NERC, WECC Outline EV Charging Reliability Impacts
Report Identifies Grid-friendly Charging Behaviors
EV charging behaviors that Pacific Northwest National Laboratory identified as grid friendly (top) and unfriendly.
EV charging behaviors that Pacific Northwest National Laboratory identified as grid friendly (top) and unfriendly. | PNNL
A new report suggests that electric utilities and the EV industry need to work together to address the charging behavior of EVs during grid disturbances.

A new report from NERC, WECC, and the California Mobility Center (CMC) suggests that electric utilities and the electric vehicle industry need to start working together to address the charging behavior of EVs during grid disturbances, which could have “catastrophic consequences … if left unchecked.”

The report stemmed from a working group that NERC, WECC and the CMC formed last June to assess the impact to grid reliability of the anticipated increase in EV charging loads across the U.S. (See NERC, WECC to Examine EV Charging Risks to Grid Reliability.) Additional participants in the EV Grid Reliability Working Group included representatives from Lawrence Berkeley National Laboratory, CAISO and the Electric Power Research Institute.

“The efforts of the joint EV Grid Reliability Working Group illustrate the benefit of proactive cross-industry collaboration to achieve a common reliability objective,” WECC CEO Melanie Frye said in a media release. “Building on the work of this group, we can now improve the tools and assessments needed to understand the reliability risks and mitigation strategies for a future with much higher levels of electric vehicles and high-power charging stations in the West.”

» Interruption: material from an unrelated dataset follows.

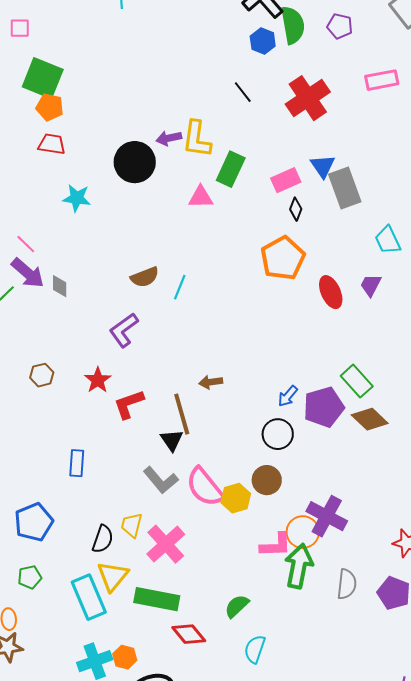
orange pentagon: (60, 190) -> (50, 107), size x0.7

While the working group has multiple topics of research, the new report focused on a “relatively unexplored” aspect of EVs’ intersection with the broader power grid: their performance during short-duration grid disturbances lasting from milliseconds to several seconds.

EV charging presents new challenges to grid reliability, unlike traditional end-use loads such as lighting, resistive heating and cooking. These older applications “were considered grid-friendly because their electric characteristic is constant impedance.” This means that when voltage drops slightly, the devices’ power draw also falls, supporting “stable steady-state operation of the grid.”

By contrast, EVs and other “electronically coupled loads … seek to maintain either a constant current level or a constant power level regardless of system voltage or frequency.” While the constant current approach is considered grid-friendly, because it allows power consumption to drop when system voltage declines, constant power chargers are grid-unfriendly because during times of lower voltage, their current draw increases to maintain the power level.

Another factor in grid-friendliness of EV chargers is ride-through performance and their ability to dynamically respond during mild grid disturbances. Citing data from Pacific Northwest National Laboratory, the report’s authors identified grid-friendly and unfriendly responses to disturbances.

In the grid-friendly case, the charger reduced current nearly instantaneously and kept it low for a short time; the grid-unfriendly charger did not respond to the fault until it was already cleared and then immediately resumed consuming current without giving the grid a chance to return to normal voltage levels.

The report presented its data as a starting point for a larger conversation between grid planners and manufacturers of EVs and their charging infrastructure on how best to safeguard the reliability of the grid during the ongoing electrification of transportation. Part of this work is being done by NERC and its partners in industry, which are developing a “new aggregate EV charging load model that can be used in … grid reliability studies.”

The ERO is planning further work in this area, including outreach to EV manufacturers to discuss additional areas of collaboration. The report said that building a framework for information sharing between utilities and EV manufacturers is “a key objective of NERC’s present engagement with the … working group,” which CEO Jim Robb agreed with in the release.

“As the electrification of the transportation sector continues to grow, the North American grid must be prepared,” Robb said. “Collaboration, innovation and information sharing are critical if we are to be able to meet future demands successfully. NERC is committed to working with stakeholders to unify our efforts in these areas to advance our shared reliability goals.”